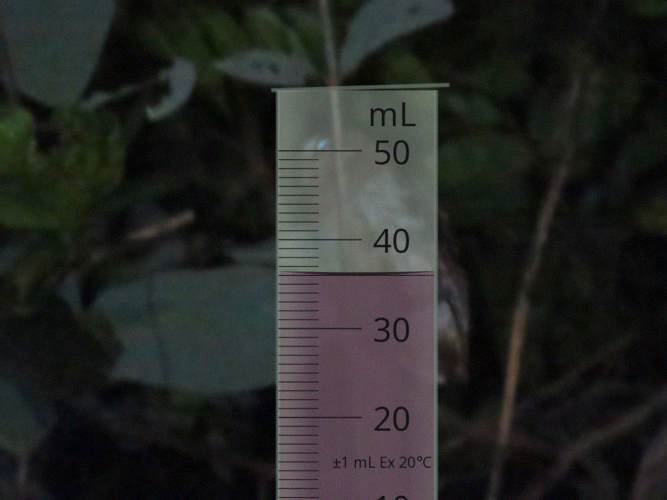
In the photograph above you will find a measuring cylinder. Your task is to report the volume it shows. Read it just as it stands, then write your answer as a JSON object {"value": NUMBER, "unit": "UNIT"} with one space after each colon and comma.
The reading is {"value": 36, "unit": "mL"}
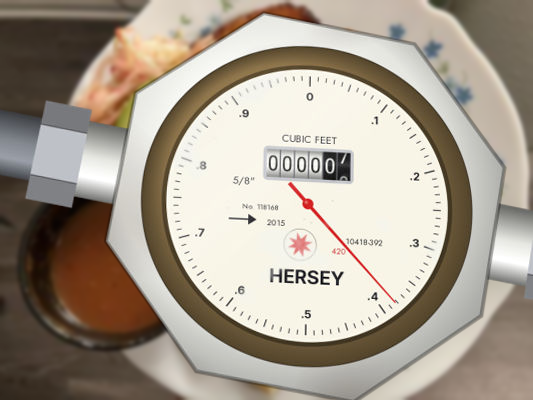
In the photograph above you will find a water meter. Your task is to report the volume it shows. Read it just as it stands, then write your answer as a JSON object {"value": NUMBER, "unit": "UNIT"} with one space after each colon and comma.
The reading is {"value": 7.38, "unit": "ft³"}
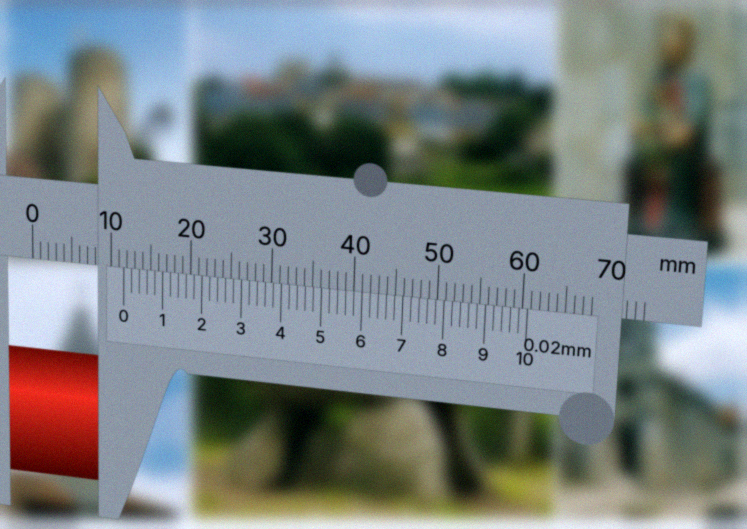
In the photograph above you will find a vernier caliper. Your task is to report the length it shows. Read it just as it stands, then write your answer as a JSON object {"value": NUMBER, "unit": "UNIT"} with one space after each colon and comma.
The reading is {"value": 11.6, "unit": "mm"}
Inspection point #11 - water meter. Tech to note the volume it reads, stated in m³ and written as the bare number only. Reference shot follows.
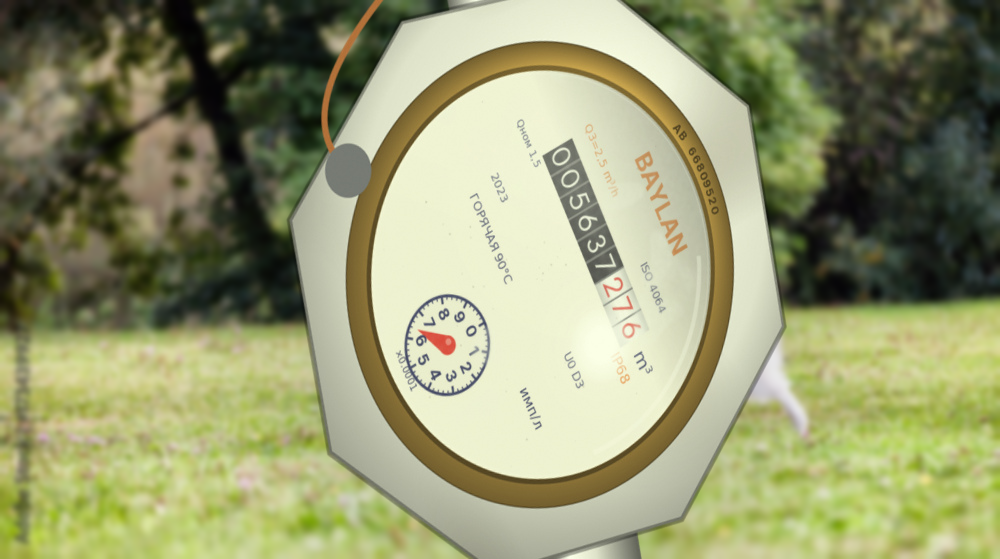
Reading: 5637.2766
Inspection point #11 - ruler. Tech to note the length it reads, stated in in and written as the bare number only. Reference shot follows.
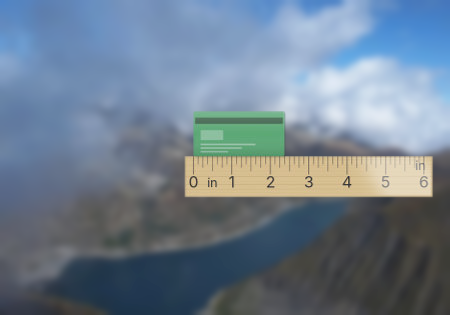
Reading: 2.375
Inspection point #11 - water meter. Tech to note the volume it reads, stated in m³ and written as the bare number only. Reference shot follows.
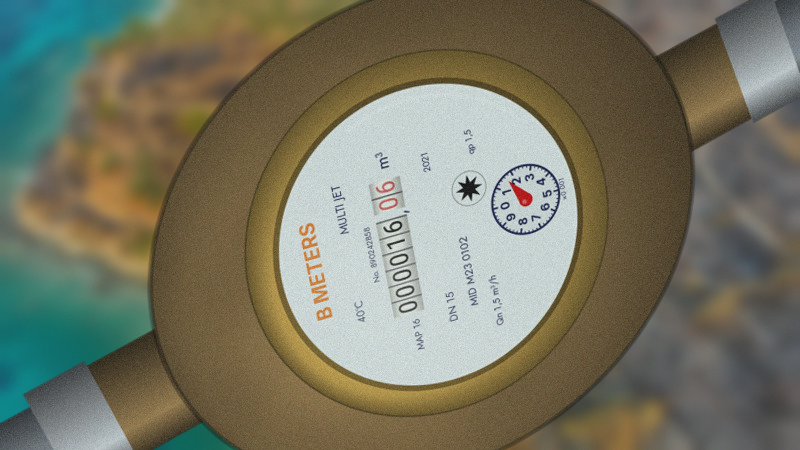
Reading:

+ + +

> [BRIEF]: Copy out the part of the entries that opens with the line containing "In the photograph above you will find a vernier" and closes with the line containing "Reading: 2.375", keeping every line as it stands and leaving the pictures out.

> [ANSWER]:
In the photograph above you will find a vernier caliper. Your task is to report the length it shows. Read it just as it stands, then write your answer as a JSON object {"value": NUMBER, "unit": "UNIT"} with one space after each colon and comma.
The reading is {"value": 11.6, "unit": "mm"}
Inspection point #11 - water meter. Tech to note the volume it reads, stated in m³ and written as the bare number only. Reference shot follows.
Reading: 5637.2766
Inspection point #11 - ruler. Tech to note the length it reads, stated in in and written as the bare number only. Reference shot follows.
Reading: 2.375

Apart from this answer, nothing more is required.